HAMMOND: Well, every time you write with some one it is different.  First of all, you hope that you still have it.  You hope the chemistry is there between the two of you – because that is very important.  If the chemistry isn’t there… well I could sit down with Burt Bacharach and we might not be able to write two notes together because if the chemistry isn’t there it isn’t going to work.  It’s like a marriage, isn’t it? If you marry somebody and the chemistry isn’t there, then you are going to get divorced.  But if it is there you will lat forever.  That means also that you MAKE part of the chemistry happen.  It isn’t as if you can just lie back and wait for the chemistry to happen.  Ito hard work to make it happen.  But you feel it.  You know it’s there.  And so you carry on.  The thing is that the chemistry isn’t there only for the writing, but also you become like family.  You write, but you also go to dinner and enjoy yourselves and have fun.  I feel so much a part of her family whenever I go to London and her sisters come over, I just feel part of the family.  She makes you part of the family and it is such a wonderful feeling.
What do you think distinguishes a great song from just a good song?
HAMMOND: Gosh, that’s a hard one. I would say a great song is one that surpasses all languages.  In other words a great song you need to have a melody that is world-wide.  You can’t have a melody that only works in Nashville or on the R & B charts.  You need a melody that everybody in the world no matter where they are can hum.  They might not be able to sing the words because they don’t know all languages, but if they can hum or whistle the melody, that is a great song.
What do you think makes “Endlessly” a distinctive album?

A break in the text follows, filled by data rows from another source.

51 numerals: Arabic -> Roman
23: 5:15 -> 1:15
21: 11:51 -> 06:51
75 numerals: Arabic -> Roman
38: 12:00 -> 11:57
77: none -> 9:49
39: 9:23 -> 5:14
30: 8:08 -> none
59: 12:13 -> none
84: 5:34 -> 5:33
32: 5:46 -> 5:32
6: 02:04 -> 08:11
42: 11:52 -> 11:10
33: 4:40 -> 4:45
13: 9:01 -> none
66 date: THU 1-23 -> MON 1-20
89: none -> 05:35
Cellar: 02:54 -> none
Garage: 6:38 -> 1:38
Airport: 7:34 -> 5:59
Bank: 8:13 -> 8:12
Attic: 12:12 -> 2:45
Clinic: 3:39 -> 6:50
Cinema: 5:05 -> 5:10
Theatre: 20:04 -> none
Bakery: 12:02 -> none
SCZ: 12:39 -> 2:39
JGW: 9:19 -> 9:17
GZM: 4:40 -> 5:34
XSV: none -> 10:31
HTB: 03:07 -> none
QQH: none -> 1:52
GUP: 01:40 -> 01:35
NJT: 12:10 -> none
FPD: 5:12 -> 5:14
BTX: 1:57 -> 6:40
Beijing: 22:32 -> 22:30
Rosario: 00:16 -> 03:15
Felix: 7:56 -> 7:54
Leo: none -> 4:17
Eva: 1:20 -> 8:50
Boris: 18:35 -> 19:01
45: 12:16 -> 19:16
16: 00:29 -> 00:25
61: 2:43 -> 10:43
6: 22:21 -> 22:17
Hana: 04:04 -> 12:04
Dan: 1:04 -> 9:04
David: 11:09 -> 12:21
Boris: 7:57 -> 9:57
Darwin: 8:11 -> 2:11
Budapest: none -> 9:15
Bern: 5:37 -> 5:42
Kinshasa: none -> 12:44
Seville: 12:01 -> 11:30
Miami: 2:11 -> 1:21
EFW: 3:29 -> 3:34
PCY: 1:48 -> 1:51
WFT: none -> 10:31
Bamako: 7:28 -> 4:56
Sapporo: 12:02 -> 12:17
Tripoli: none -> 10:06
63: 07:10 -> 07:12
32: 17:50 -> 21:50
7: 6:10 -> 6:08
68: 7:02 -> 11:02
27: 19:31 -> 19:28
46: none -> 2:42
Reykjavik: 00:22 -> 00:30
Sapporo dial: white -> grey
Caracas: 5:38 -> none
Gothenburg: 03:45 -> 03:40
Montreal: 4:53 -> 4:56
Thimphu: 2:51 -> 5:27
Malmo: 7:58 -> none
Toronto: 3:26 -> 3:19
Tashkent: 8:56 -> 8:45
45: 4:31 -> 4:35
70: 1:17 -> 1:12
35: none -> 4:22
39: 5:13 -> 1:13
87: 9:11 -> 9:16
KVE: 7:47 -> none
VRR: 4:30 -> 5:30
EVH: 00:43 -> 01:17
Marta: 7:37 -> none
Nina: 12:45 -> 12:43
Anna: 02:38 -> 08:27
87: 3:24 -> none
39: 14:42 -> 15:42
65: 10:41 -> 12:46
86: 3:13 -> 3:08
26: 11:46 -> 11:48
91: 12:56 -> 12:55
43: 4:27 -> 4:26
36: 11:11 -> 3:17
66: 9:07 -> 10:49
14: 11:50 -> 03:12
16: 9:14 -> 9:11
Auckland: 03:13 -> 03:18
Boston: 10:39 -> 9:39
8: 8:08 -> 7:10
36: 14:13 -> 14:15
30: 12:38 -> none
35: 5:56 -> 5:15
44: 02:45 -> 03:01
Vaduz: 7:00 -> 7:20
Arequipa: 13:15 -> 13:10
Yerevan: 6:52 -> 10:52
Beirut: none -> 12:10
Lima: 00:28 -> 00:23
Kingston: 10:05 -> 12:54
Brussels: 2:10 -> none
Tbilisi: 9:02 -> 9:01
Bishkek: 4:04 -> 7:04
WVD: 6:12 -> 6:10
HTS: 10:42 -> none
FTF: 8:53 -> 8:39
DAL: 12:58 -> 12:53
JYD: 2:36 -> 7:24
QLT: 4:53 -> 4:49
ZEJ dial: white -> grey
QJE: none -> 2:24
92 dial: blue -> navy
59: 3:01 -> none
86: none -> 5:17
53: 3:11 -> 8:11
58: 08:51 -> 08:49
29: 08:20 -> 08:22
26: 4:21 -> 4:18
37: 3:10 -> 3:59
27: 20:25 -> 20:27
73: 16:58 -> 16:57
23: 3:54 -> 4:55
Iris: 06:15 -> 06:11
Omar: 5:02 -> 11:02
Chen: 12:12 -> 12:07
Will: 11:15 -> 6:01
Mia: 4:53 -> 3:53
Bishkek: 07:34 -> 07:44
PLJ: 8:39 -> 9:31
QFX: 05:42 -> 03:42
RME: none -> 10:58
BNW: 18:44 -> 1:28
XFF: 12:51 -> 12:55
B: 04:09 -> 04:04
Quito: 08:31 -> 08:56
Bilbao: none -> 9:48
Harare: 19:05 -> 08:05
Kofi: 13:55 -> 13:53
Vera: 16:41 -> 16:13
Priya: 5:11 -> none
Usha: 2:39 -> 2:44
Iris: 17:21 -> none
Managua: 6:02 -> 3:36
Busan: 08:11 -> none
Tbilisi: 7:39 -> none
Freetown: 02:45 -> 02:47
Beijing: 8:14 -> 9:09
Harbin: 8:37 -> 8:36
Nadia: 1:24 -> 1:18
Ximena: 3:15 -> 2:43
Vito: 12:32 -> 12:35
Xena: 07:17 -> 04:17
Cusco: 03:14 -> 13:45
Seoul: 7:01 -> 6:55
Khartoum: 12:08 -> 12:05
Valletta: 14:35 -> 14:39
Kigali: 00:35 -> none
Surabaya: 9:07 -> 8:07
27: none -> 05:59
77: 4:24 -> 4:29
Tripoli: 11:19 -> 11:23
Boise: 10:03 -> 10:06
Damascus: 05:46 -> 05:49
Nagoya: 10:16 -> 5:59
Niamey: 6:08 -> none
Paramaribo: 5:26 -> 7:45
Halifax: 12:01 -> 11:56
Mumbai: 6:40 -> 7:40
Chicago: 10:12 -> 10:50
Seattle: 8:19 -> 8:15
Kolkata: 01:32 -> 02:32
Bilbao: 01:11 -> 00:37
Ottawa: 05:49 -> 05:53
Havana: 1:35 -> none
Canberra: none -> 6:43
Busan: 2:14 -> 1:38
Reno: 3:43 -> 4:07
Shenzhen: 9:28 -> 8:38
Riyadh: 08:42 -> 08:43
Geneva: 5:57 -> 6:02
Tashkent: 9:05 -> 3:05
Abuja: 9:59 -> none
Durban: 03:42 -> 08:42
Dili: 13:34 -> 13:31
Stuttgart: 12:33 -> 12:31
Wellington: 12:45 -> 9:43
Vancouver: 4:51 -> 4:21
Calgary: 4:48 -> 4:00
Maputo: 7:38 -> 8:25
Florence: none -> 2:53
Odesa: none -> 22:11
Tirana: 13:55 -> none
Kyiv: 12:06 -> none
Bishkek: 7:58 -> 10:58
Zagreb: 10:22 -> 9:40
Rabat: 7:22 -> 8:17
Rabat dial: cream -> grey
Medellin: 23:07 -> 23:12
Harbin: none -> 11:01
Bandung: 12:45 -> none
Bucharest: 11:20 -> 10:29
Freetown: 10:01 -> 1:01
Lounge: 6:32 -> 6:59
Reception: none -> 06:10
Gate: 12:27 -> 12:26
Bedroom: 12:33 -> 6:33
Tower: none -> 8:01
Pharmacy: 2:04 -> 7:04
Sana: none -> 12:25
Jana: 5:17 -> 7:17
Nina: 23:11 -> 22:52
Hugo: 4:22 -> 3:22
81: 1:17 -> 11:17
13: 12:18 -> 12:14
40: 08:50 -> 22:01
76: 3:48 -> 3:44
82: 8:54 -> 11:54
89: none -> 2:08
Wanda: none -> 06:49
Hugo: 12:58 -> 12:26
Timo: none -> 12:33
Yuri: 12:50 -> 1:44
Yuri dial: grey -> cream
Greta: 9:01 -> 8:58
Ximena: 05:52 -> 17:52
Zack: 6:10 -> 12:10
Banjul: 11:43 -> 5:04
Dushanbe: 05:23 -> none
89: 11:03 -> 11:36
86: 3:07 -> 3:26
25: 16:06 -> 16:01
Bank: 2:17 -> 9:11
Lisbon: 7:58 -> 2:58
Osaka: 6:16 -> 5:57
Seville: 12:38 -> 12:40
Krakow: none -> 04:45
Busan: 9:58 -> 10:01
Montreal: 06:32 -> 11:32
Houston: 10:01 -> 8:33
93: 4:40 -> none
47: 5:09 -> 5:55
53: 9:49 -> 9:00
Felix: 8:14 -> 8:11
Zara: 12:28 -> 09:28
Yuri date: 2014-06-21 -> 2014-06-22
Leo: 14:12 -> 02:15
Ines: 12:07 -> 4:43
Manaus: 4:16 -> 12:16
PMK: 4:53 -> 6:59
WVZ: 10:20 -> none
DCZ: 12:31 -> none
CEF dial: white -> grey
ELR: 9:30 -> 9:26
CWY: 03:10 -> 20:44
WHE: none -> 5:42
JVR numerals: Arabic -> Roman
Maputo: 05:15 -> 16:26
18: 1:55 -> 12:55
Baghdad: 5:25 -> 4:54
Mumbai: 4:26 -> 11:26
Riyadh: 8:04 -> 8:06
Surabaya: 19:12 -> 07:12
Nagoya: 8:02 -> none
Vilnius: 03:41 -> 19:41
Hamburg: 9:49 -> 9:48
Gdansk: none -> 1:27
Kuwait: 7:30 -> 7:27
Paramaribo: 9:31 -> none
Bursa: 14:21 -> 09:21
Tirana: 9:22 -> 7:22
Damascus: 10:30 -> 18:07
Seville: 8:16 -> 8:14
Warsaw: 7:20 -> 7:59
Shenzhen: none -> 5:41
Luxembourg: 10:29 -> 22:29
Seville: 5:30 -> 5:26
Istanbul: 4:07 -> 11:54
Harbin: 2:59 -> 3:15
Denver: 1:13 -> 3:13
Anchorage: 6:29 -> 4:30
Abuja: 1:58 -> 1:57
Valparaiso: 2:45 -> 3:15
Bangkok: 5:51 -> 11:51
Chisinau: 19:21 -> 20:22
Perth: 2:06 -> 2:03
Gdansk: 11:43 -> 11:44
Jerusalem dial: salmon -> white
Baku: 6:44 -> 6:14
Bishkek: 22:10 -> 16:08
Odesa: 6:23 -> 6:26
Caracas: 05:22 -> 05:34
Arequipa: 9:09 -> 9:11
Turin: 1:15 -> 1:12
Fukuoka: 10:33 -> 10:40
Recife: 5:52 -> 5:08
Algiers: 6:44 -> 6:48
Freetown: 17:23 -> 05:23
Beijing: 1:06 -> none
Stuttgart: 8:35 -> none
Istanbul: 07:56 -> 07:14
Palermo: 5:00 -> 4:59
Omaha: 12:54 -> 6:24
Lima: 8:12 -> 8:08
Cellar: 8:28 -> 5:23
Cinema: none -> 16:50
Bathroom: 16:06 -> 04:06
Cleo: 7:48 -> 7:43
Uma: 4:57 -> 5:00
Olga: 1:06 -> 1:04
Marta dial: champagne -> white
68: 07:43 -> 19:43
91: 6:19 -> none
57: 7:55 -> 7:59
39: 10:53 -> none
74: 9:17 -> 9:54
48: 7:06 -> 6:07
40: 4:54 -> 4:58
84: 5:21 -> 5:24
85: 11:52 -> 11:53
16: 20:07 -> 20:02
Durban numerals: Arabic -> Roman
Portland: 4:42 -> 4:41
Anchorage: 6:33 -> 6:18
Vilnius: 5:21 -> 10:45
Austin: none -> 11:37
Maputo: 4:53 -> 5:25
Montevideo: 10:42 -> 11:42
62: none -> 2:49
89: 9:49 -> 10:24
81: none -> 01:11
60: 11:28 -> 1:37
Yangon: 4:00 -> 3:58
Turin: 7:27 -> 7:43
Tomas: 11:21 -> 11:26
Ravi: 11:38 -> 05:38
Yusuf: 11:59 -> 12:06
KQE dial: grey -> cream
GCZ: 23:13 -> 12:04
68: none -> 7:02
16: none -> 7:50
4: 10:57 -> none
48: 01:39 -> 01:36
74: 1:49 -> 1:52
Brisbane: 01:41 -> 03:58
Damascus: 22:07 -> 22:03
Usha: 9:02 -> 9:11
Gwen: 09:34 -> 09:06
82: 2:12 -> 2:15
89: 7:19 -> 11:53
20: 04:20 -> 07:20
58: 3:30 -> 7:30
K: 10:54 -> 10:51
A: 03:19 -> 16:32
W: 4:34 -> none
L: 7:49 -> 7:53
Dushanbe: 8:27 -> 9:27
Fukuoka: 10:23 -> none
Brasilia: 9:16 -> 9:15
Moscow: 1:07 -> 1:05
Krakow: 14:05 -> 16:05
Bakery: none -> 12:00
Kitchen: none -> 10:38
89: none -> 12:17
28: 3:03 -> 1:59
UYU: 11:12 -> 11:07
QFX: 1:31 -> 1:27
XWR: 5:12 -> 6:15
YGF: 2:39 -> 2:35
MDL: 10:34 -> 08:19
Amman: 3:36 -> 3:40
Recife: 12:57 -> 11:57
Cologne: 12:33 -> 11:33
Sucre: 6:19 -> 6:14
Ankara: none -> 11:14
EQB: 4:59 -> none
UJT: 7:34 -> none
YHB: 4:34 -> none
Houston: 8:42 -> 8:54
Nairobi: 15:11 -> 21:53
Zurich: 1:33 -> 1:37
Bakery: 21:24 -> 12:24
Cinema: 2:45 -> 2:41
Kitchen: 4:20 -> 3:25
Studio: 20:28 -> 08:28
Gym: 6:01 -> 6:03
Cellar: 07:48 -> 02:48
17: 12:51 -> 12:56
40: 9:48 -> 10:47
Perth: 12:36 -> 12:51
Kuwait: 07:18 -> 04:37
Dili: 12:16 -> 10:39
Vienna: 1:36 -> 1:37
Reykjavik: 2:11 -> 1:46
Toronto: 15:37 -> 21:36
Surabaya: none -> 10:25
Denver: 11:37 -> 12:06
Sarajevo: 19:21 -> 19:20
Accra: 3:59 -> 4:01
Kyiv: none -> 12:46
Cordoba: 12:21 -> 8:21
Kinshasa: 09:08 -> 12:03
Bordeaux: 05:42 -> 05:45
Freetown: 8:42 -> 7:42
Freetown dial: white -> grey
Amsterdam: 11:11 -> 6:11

HAMMOND: I am sure as we talk and listen to me or understand Duffy you realize how the record came to be.  But for me to pinpoint each and every one of these things is difficult because I look at the whole creative process as something of a mystery.  I don’t really want to know WHY I write songs like this.  I just want to keep being who I am so I can keep writing songs like this.  It is almost like the fantasy is much nicer than the reality.  You can actually go to Hawaii in your fantasy, but when you actually go to Hawaii, it might be raining and you might not like it so much. To me what I do is mysterious and I want to keep it there in my own mind.  It doesn’t mean I won’t answer my own questions, but in my own mind it is always going to be a mystery why I have written all of these songs.  Don’t forget, I come from Gibraltar and it is a little tiny place and to get out of there is a difficult thing. To actually grow up with the Everly Brothers and Roy Orbison and Johnny Cash and Glenn Campbell and Elvis and all these people  – and to have actually worked with some of them and come from Gibraltar is almost like a dream come true.  It is impossibility.
Was there a stage in the recording where you realized you something extraordinary?
HAMMOND: I think we knew that from the moment we wrote the songs. I don’t think that at any point in the recording process did we ever think any less than when we had put the songs down.  And by the way, we would finish the song and a minute later it was being put down so the feeling was there.  Some of it even we improvised as we were putting it down.  It wasn’t even planned.  So we knew what we had from the very beginning.  The excitement was there from the very beginning.  We knew we had special children here and we wanted to make sure that they were kept in the right environment and not be abused and treated right and all that kind of stuff.   Which is what you would do with your own children.